### TASK 1
According to the article on catchers' crouches, how many different players spent time at catcher in 2024?

### EXCERPTED PASSAGE
Which Catcher Is the Best at Scrunching Himself Into a Tiny Ball?
Don't act like you haven't been wondering.
Look, we’ve put it off long enough. It’s time to dig in and answer once and for all the question that everyone has been asking: We’re going to determine conclusively which catcher squishes himself into the tiniest little ball when he gets into his crouch. As you may know, catchers these days often go down on one knee or stick their whole leg out to the side in order to get lower to the ground, because getting lower helps them earn called strikes at the bottom of the zone. Those called strikes are important. What’s even more important, though, is how adorable it looks when a grown man in a suit of armor crouches down and gets all tucked into a teensy little ball like a five-year-old about to do a somersault. At long last, we’re going to do the only thing that makes sense and find out who’s best at turning their human body into a bony little sphere.
One hundred different players spent time at catcher in 2024, far too big a sample for me to investigate, so I ranked them by the number of pitches caught and looked at the top 40. I watched catchers setting up for sinkers and soft stuff at the bottom of the strike zone, where they’d be angling for a called strike and therefore trying to get themselves as low as possible. One-knee down stances were fine, but I threw out stances like the one below, where Adley Rutschman is no longer crouched in a ball. That’s the whole point of this exercise. If you’re not in a little ball, what are we even doing here?

### TASK 2
Copy the chart comprehension rows below word for word, leaving out the pictures.

Chart comprehension data:

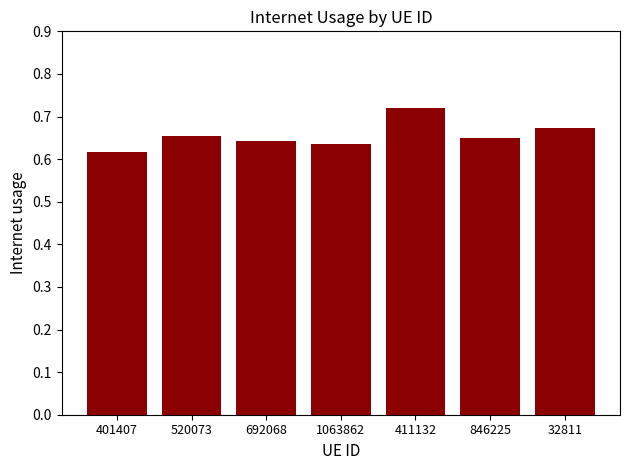

What is the sum of all values?

4.6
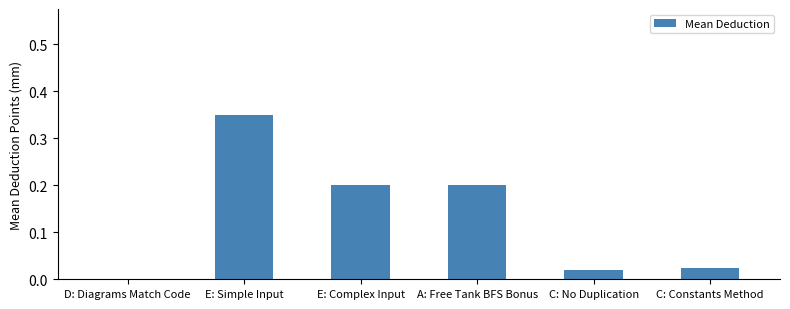

What is the change in value from D: Diagrams Match Code to E: Complex Input?

+0.2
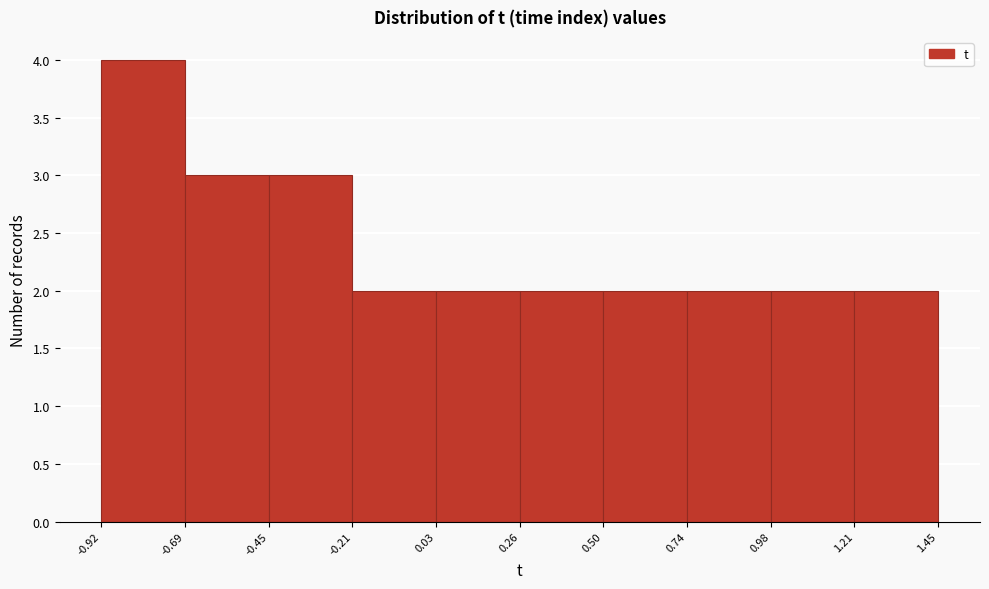

What is the height of the bar covering 1.21 to 1.45 on the x-axis? The values are not printed on the chart, so give them approximately, as read against the axis.

2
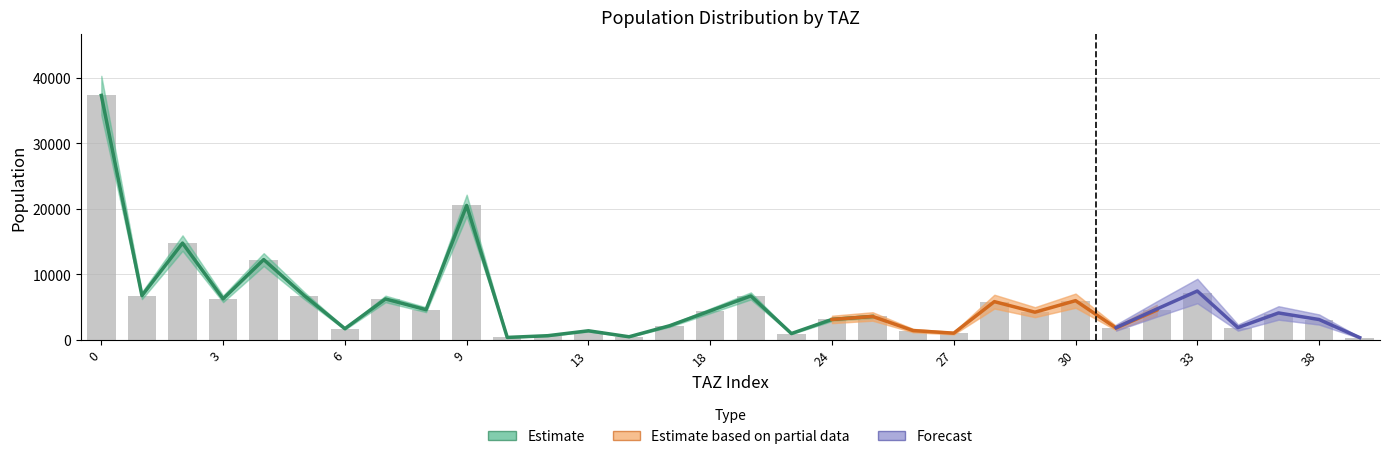

How many groups of bars are there?

32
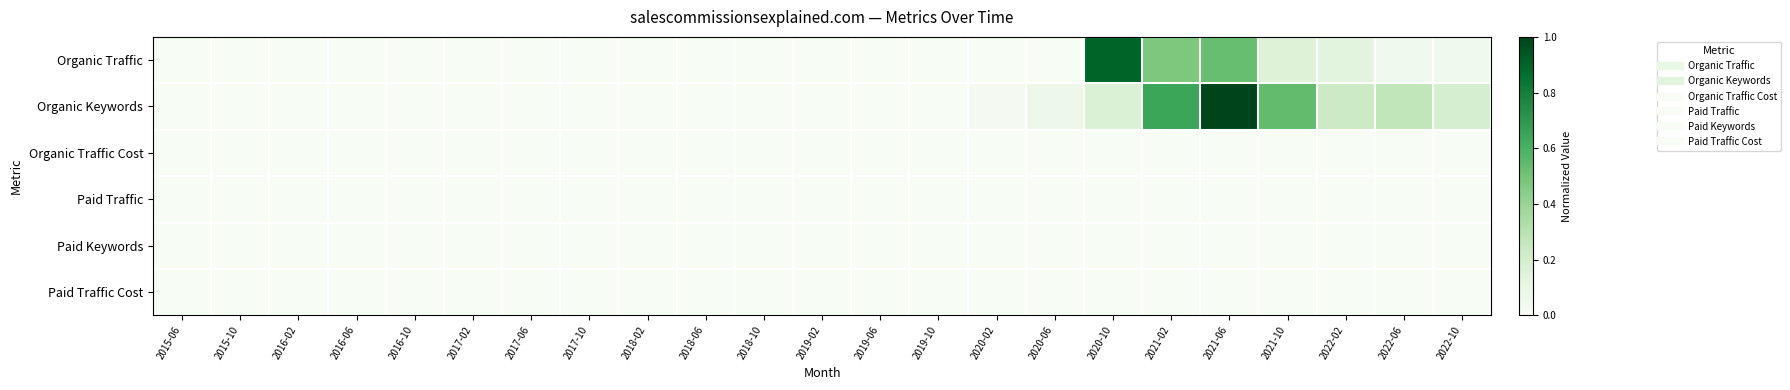

Which has a higher value, 2019-02 or 2016-10?

2019-02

### OUTPUT 1
One hundred.

### OUTPUT 2
What is the sum of all values?

4.6

What is the change in value from D: Diagrams Match Code to E: Complex Input?

+0.2

What is the height of the bar covering 1.21 to 1.45 on the x-axis? The values are not printed on the chart, so give them approximately, as read against the axis.

2

How many groups of bars are there?

32

Which has a higher value, 2019-02 or 2016-10?

2019-02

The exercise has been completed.